MMS Ethics Forum: Partners’ Conflict of Interest Policy is an Evolving Process
Calling relations between industry and academic medicine “essential to our mission of translating scientific advances into improved health care,” Eugene Braunwald, M.D., explained the latest conflict-of-interest (COI) policies at Partners Healthcare System at Thursday’s MMS Ethics Forum.
Dr. Braunwald is a world-renowned cardiologist, Harvard professor, and faculty dean for academic programs at Partners.
Here’s a summary of several Partners COI guidelines. Those who willfully violate them receive warnings and then face dismissal for further lapses, Dr. Braunwald said.

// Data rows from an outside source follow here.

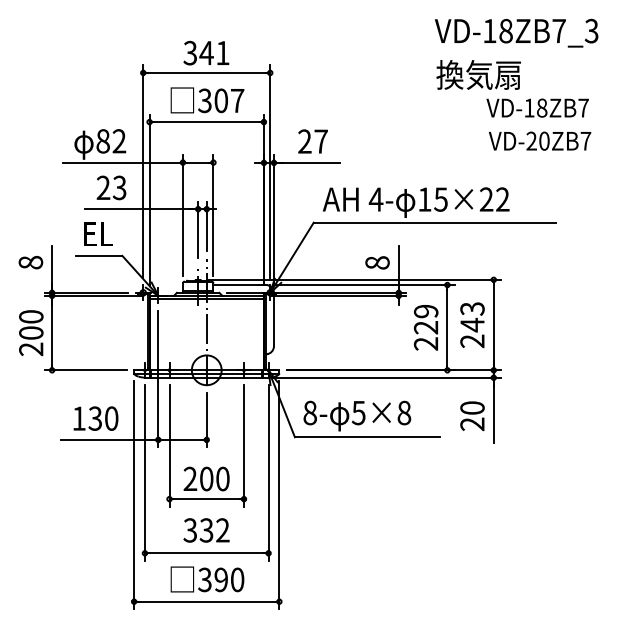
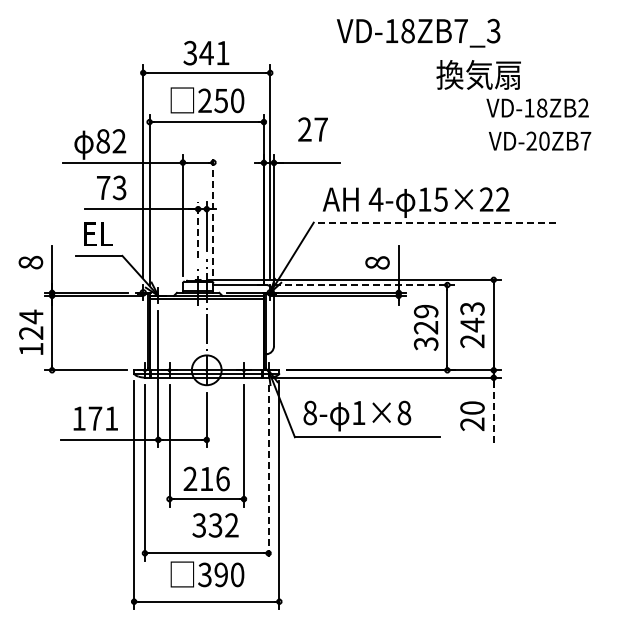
text at (516, 32) position: (516, 32) -> (418, 32)
text at (221, 100): 307 -> 250
text at (583, 107): VD-18ZB7 -> VD-18ZB2
text at (312, 141) position: (312, 141) -> (312, 129)
text at (103, 187): 23 -> 73
line at (213, 215): solid -> dashed
line at (434, 222): solid -> dashed
line at (198, 229): solid -> dashed
line at (364, 285): solid -> dashed
text at (31, 332): 200 -> 124
text at (426, 343): 229 -> 329
line at (493, 410): solid -> dashed
text at (358, 413): 5×8 -> 1×8
text at (103, 418): 130 -> 171
line at (268, 472): solid -> dashed
text at (214, 478): 200 -> 216
text at (206, 530) position: (206, 530) -> (215, 525)
text at (207, 579) position: (207, 579) -> (207, 574)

- All gifts to Partners physicians are prohibited, including meals, unless the meals occur in the course of non-marketing business activities
- Free drug samples will be distributed to patients through a centralized outlet. Physicians will not be permitted to keep drug samples received from industry reps
- All visits by industry representatives must be preceded by a written invitation specifying the purpose and duration of the visit
- Partners is developing a process to monitor financial interests held by physicians in companies that make products the physician prescribes or uses in clinical practice
- In any industry-sponsored educational program or fellowship, there must be more than one sponsor, and no single sponsor can contribute more than 70 percent of the funding
- All Partners faculty are barred from participating in industry-sponsored “speakers’ bureaus” and from “ghostwriting” for industry
- “Institutional officials” at Partners (e.g., presidents, senior VPs, and department chairs) may not receive more than $5,000 a day for work with an outside board of directors that does business with Partners and they may have no equity stake in such companies.
Dr. Braunwald noted that these policies represent a “series of compromises” that were often “challenging to reach consensus on.”
Asked by the outgoing MMS President, Mario Motta, M.D., whether the tightened rules were hurting efforts to recruit physicians and researchers, Dr. Braunwald said, “Yes, but most all academic centers are changing their COI rules.” He did concede that he’s heard “some grouching” from Partners faculty about the changes.